Assigning activity to proteins of unknown function - enzyme discovery in the gut microbiota

The gut microbiota of both human and animals is critical to host health. The composition of the microbiota can have profound effects on health and disease, and though specific bacterial species can vary, the biochemical pathways they encode such as vitamin synthesis and carbohydrate degradation are broadly conserved. Genomics of the gut microbiota has led to a wealth of genetic data about the microbes that inhabit the human gut which encode large numbers of proteins of unknown function. Assigning functions to these mystery proteins is one of the most important challenges in the field. This is essential to add critical context to microbiome studies and enable rational manipulation of the microbiota to benefit human and animal health.

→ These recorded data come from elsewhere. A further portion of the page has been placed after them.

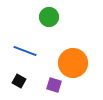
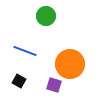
green circle: moved 3 px left, 1 px up
orange circle: moved 3 px left, 1 px down
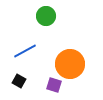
blue line: rotated 50 degrees counterclockwise
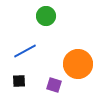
orange circle: moved 8 px right
black square: rotated 32 degrees counterclockwise
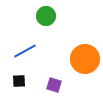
orange circle: moved 7 px right, 5 px up
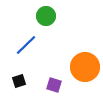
blue line: moved 1 px right, 6 px up; rotated 15 degrees counterclockwise
orange circle: moved 8 px down
black square: rotated 16 degrees counterclockwise
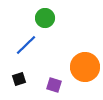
green circle: moved 1 px left, 2 px down
black square: moved 2 px up
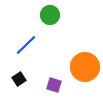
green circle: moved 5 px right, 3 px up
black square: rotated 16 degrees counterclockwise
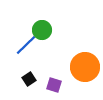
green circle: moved 8 px left, 15 px down
black square: moved 10 px right
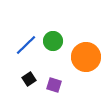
green circle: moved 11 px right, 11 px down
orange circle: moved 1 px right, 10 px up
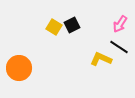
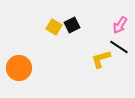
pink arrow: moved 1 px down
yellow L-shape: rotated 40 degrees counterclockwise
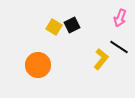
pink arrow: moved 7 px up; rotated 12 degrees counterclockwise
yellow L-shape: rotated 145 degrees clockwise
orange circle: moved 19 px right, 3 px up
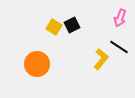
orange circle: moved 1 px left, 1 px up
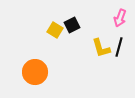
yellow square: moved 1 px right, 3 px down
black line: rotated 72 degrees clockwise
yellow L-shape: moved 11 px up; rotated 125 degrees clockwise
orange circle: moved 2 px left, 8 px down
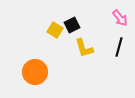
pink arrow: rotated 60 degrees counterclockwise
yellow L-shape: moved 17 px left
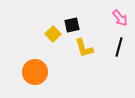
black square: rotated 14 degrees clockwise
yellow square: moved 2 px left, 4 px down; rotated 14 degrees clockwise
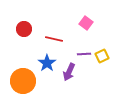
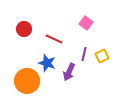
red line: rotated 12 degrees clockwise
purple line: rotated 72 degrees counterclockwise
blue star: rotated 18 degrees counterclockwise
orange circle: moved 4 px right
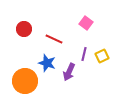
orange circle: moved 2 px left
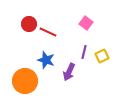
red circle: moved 5 px right, 5 px up
red line: moved 6 px left, 7 px up
purple line: moved 2 px up
blue star: moved 1 px left, 3 px up
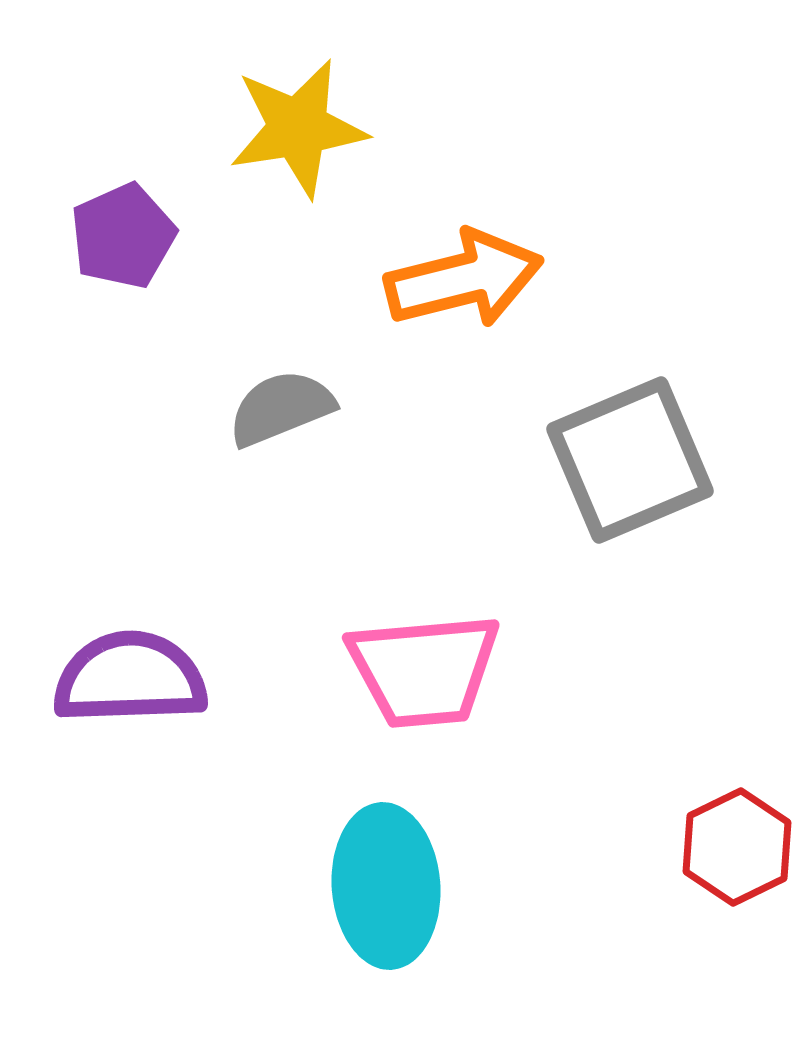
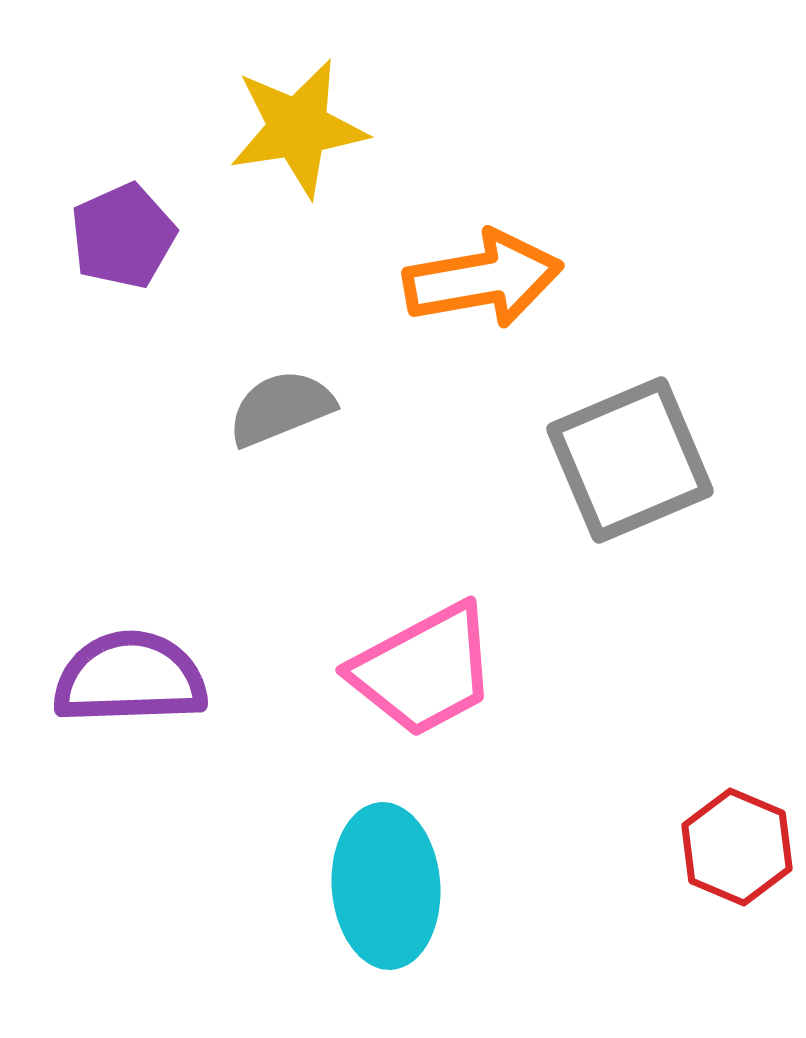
orange arrow: moved 19 px right; rotated 4 degrees clockwise
pink trapezoid: rotated 23 degrees counterclockwise
red hexagon: rotated 11 degrees counterclockwise
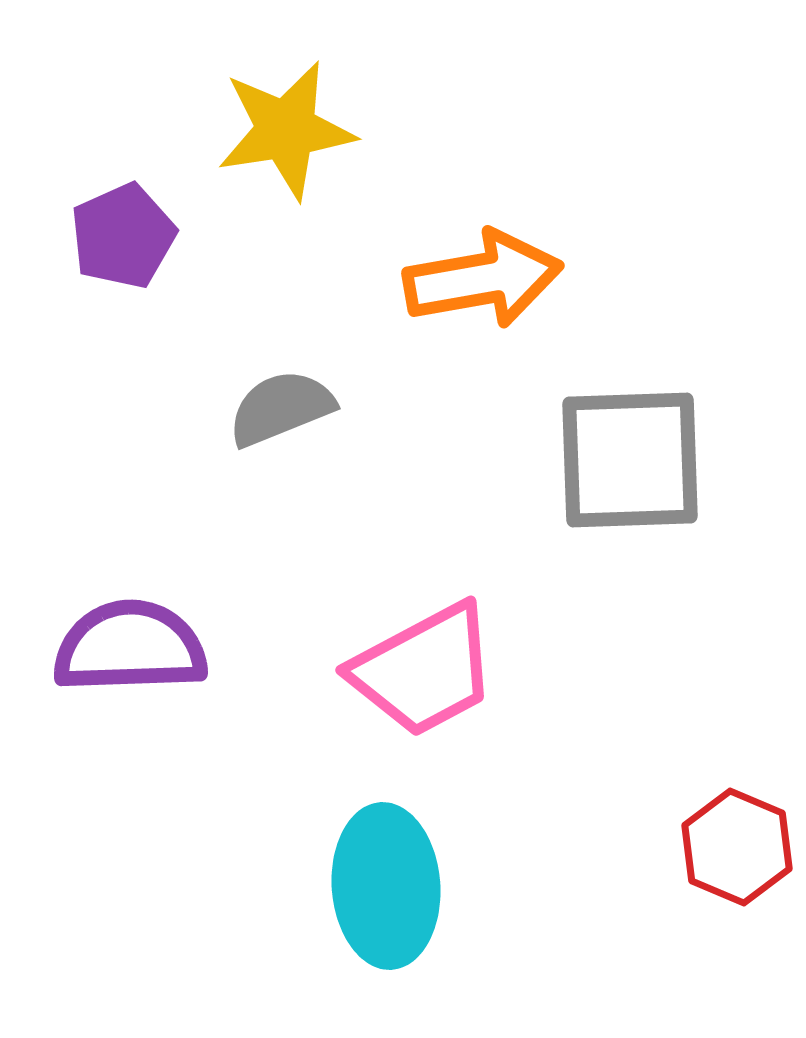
yellow star: moved 12 px left, 2 px down
gray square: rotated 21 degrees clockwise
purple semicircle: moved 31 px up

One important aspect of living in complex microbial communities is the competition amongst strains for resources. For carbohydrates, this can include dietary sources, host-derived molecules or materials derived from other microbes. We have combined bacterial growth screens with 'omics technologies to identify proteins associated with the degradation of microbial cell wall glycans by gut microbes. In this project the student will undertake biochemical and structural characterisation of these unstudied proteins, to discover novel enzymes. The student will receive training in structural biology and bioinformatics to study the evolutionary relationships between proteins of unknown function across diverse bacteria. The project will initially focus on a new structural family of glycoside hydrolases, active on glycans from bacterial cell walls, with homologs in both commensals and pathogens such as Enterococcus faecium. The genetic context the enzymes are found in suggests differences in specificity and target sugars for these enzymes, which will be tested experimentally. Structural and biochemical data will be used to inform assignments to new families and subfamilies, and to explore the role of these enzymes in survival in the human gut. In Supervisor 1's lab, the student will learn protein biochemistry, glycobiology and crystallography to characterise new enzymes, and bacterial genetics to explore the role of these enzymes in bacterial physiology, with visits to supervisor 3 to learn glycan isolation and chemical biology techniques. In supervisor 2's lab they will be trained in bioinformatic analysis of structure/function relationships and develop of predictions of substrate specificity. Predictions and validated results will be fed back to databases like Pfam and InterPro to enable more nuanced functional prediction by automated pipelines. This project will result in valuable functional characterisation of microbial processes essential for health.